ASSIGNMENT.
Format everything from the line containing "engancha más? El segundo es más dir" down to the line containing "3. Publica con regularida" as a JSON list of strings, one string per line, leaving out any blank lines.

---------------

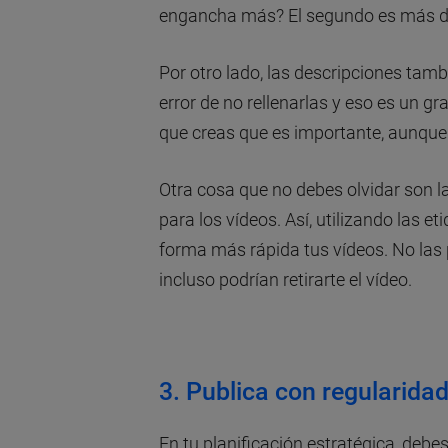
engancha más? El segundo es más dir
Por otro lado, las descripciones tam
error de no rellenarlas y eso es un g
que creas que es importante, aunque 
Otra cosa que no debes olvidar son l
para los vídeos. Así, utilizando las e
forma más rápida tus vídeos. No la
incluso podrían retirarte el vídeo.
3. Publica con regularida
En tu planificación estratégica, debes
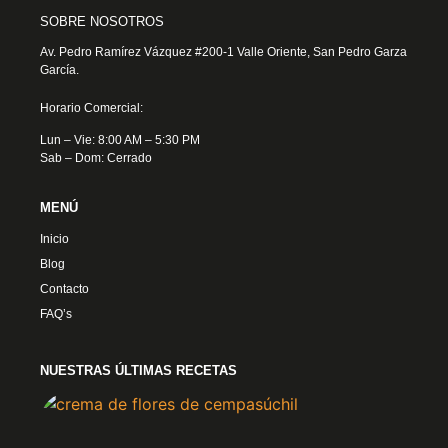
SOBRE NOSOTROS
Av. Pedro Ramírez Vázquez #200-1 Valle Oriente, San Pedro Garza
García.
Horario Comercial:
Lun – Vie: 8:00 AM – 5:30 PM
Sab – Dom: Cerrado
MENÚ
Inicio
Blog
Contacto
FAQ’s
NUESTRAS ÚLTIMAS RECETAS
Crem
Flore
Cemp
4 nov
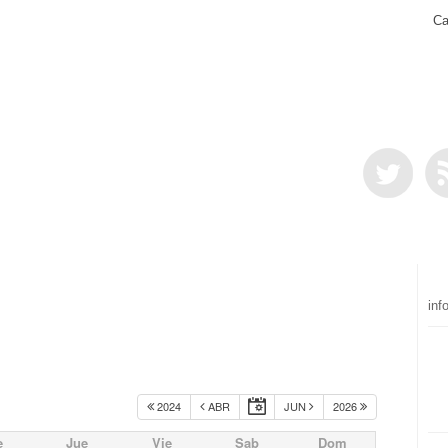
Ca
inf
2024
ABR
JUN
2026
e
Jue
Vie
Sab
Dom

---------------

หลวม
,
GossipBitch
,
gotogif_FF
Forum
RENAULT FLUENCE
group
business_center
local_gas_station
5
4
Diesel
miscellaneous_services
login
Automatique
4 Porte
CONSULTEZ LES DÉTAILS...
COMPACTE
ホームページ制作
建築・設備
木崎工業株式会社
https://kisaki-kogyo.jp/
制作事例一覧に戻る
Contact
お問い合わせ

---------------

RESULT BELOW.
[
  "engancha más? El segundo es más dir",
  "Por otro lado, las descripciones tam",
  "error de no rellenarlas y eso es un g",
  "que creas que es importante, aunque ",
  "Otra cosa que no debes olvidar son l",
  "para los vídeos. Así, utilizando las e",
  "forma más rápida tus vídeos. No la",
  "incluso podrían retirarte el vídeo.",
  "3. Publica con regularida"
]